- [Required work] Take each line of the data that contains the string "Iberdrola" and copy it.

- [Supplied records]
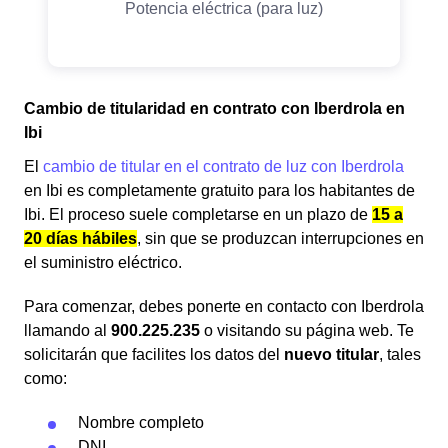
Cambio de titularidad en contrato con Iberdrola en
Ibi
El
cambio de titular en el contrato de luz con Iberdrola
en Ibi es completamente gratuito para los habitantes de
Ibi. El proceso suele completarse en un plazo de
15 a
20 días hábiles
, sin que se produzcan interrupciones en
el suministro eléctrico.
Para comenzar, debes ponerte en contacto con Iberdrola
llamando al
900.225.235
o visitando su página web. Te
solicitarán que facilites los datos del
nuevo titular
, tales
como:
Nombre completo
DNI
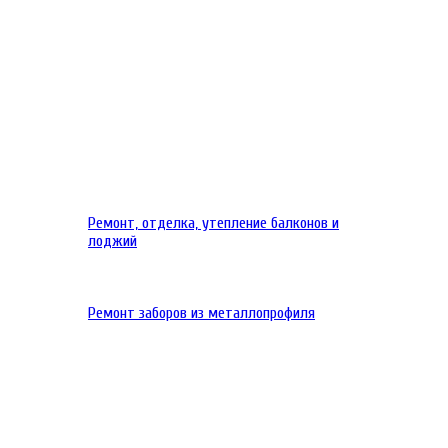
Ремонт, отделка, утепление балконов и
лоджий
Ремонт заборов из металлопрофиля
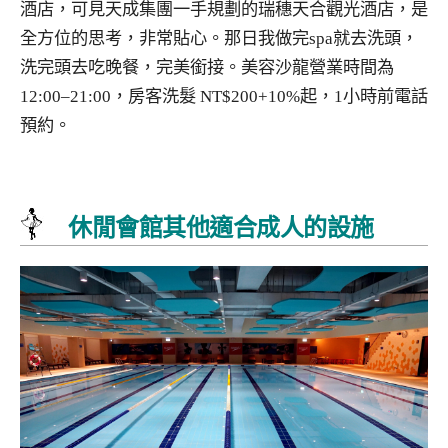
酒店，可見天成集團一手規劃的瑞穗天合觀光酒店，是
全方位的思考，非常貼心。那日我做完spa就去洗頭，
洗完頭去吃晚餐，完美銜接。美容沙龍營業時間為
12:00–21:00，房客洗髮 NT$200+10%起，1小時前電話
預約。
休閒會館其他適合成人的設施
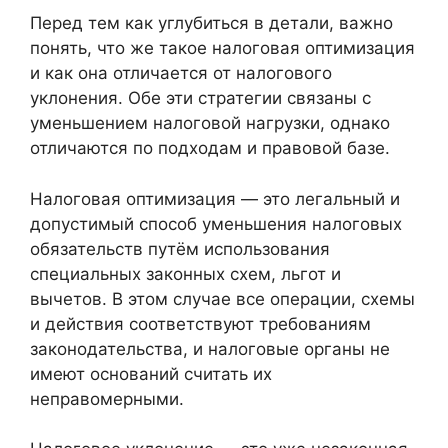
Перед тем как углубиться в детали, важно
понять, что же такое налоговая оптимизация
и как она отличается от налогового
уклонения. Обе эти стратегии связаны с
уменьшением налоговой нагрузки, однако
отличаются по подходам и правовой базе.
Налоговая оптимизация — это легальный и
допустимый способ уменьшения налоговых
обязательств путём использования
специальных законных схем, льгот и
вычетов. В этом случае все операции, схемы
и действия соответствуют требованиям
законодательства, и налоговые органы не
имеют оснований считать их
неправомерными.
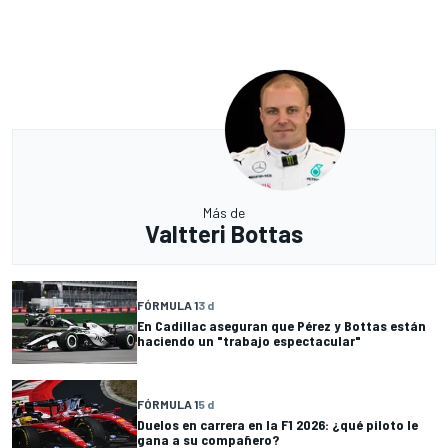
Más de
Valtteri Bottas
FÓRMULA 1
3 d
En Cadillac aseguran que Pérez y Bottas están
haciendo un "trabajo espectacular"
FÓRMULA 1
5 d
Duelos en carrera en la F1 2026: ¿qué piloto le
gana a su compañero?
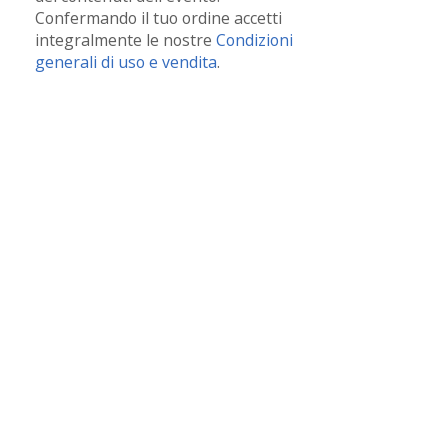
Confermando il tuo ordine accetti
integralmente le nostre
Condizioni
generali di uso e vendita
.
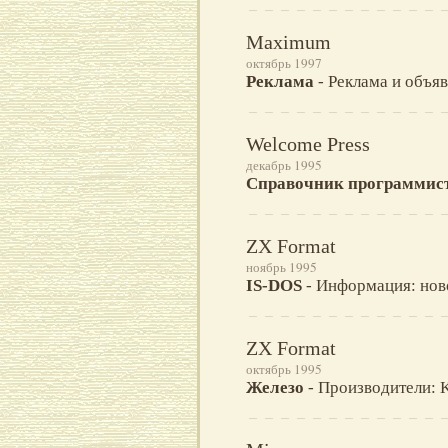
Maximum
октябрь 1997
Реклама
- Реклама и объявл
Welcome Press
декабрь 1995
Справочник программис
ZX Format
ноябрь 1995
IS-DOS
- Информация: нов
ZX Format
октябрь 1995
Железо
- Производители:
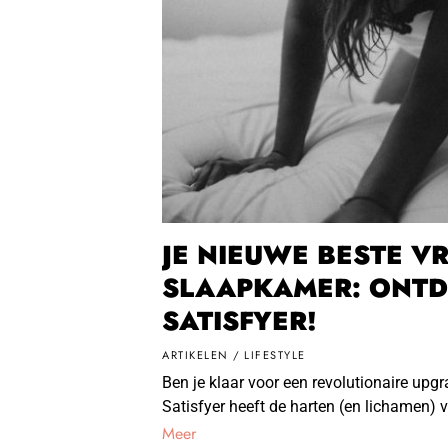
JE NIEUWE BESTE VR
SLAAPKAMER: ONTD
SATISFYER!
ARTIKELEN
/
LIFESTYLE
Ben je klaar voor een revolutionaire upg
Satisfyer heeft de harten (en lichamen) v
Meer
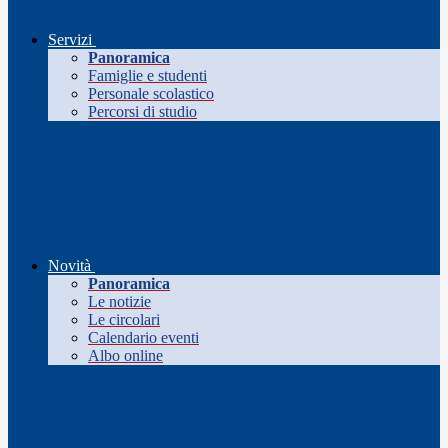
Servizi
Panoramica
Famiglie e studenti
Personale scolastico
Percorsi di studio
Novità
Panoramica
Le notizie
Le circolari
Calendario eventi
Albo online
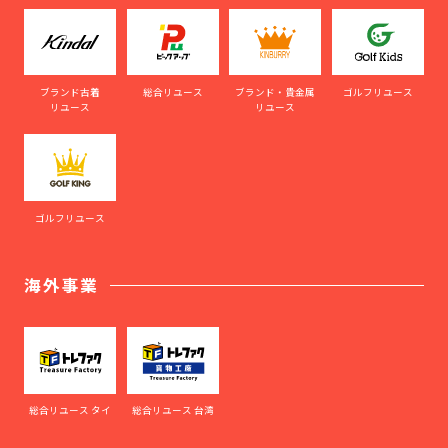
ブランド古着
総合リユース
ブランド・貴金属
ゴルフリユース
リユース
リユース
ゴルフリユース
海外事業
総合リユース タイ
総合リユース 台湾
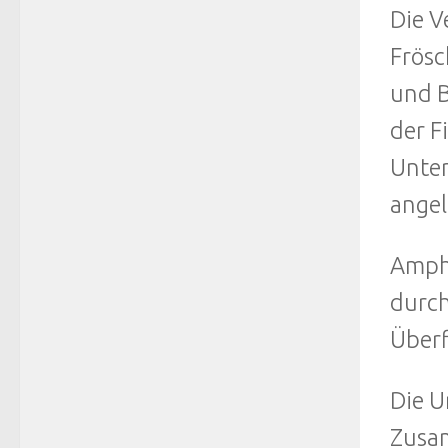
Die V
Frösc
und B
der F
Unter
angel
Amphi
durch
Überf
Die U
Zusam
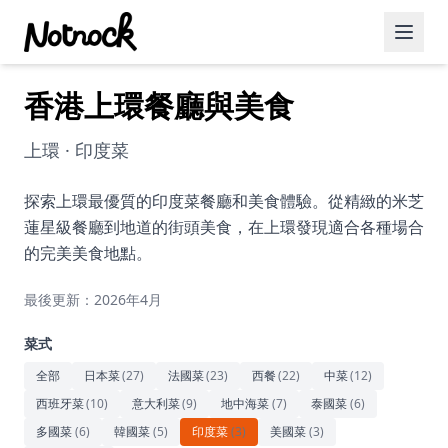
香港上環餐廳與美食
精選活動
博客文章
上環 · 印度菜
約會好去處
探索上環最優質的印度菜餐廳和美食體驗。從精緻的米芝
蓮星級餐廳到地道的街頭美食，在上環發現適合各種場合
美食佳餚
的完美美食地點。
品酒
最後更新：2026年4月
咖啡廳
菜式
運動
全部
日本菜
(
27
)
法國菜
(
23
)
西餐
(
22
)
中菜
(
12
)
西班牙菜
(
10
)
意大利菜
(
9
)
地中海菜
(
7
)
泰國菜
(
6
)
藝術文化
多國菜
(
6
)
韓國菜
(
5
)
印度菜
(
3
)
美國菜
(
3
)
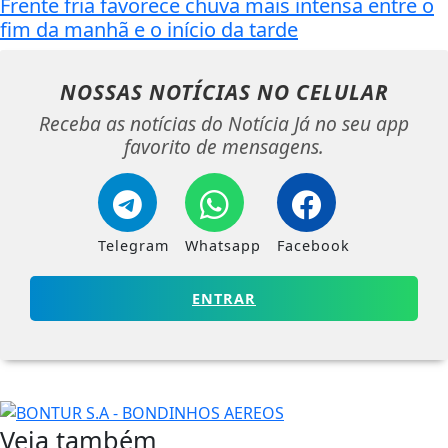
Frente fria favorece chuva mais intensa entre o
fim da manhã e o início da tarde
NOSSAS NOTÍCIAS
NO CELULAR
Receba as notícias do Notícia Já no seu app
favorito de mensagens.
Telegram
Whatsapp
Facebook
ENTRAR
Veja também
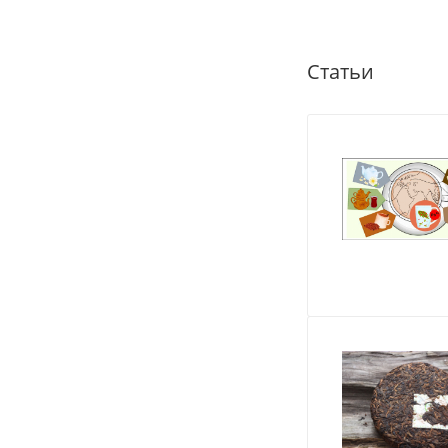
Статьи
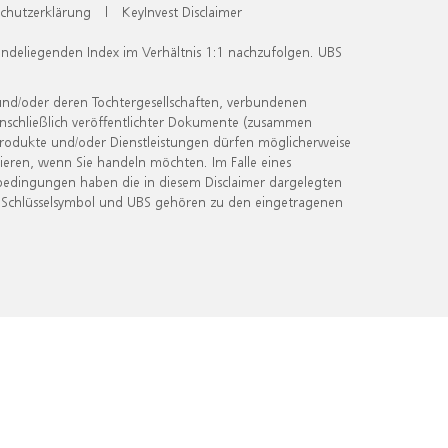
chutzerklärung
|
KeyInvest Disclaimer
undeliegenden Index im Verhältnis 1:1 nachzufolgen. UBS
und/oder deren Tochtergesellschaften, verbundenen
inschließlich veröffentlichter Dokumente (zusammen
 Produkte und/oder Dienstleistungen dürfen möglicherweise
ieren, wenn Sie handeln möchten. Im Falle eines
bedingungen haben die in diesem Disclaimer dargelegten
 Schlüsselsymbol und UBS gehören zu den eingetragenen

- [Response]
Cambio de titularidad en contrato con Iberdrola en
cambio de titular en el contrato de luz con Iberdrola
Para comenzar, debes ponerte en contacto con Iberdrola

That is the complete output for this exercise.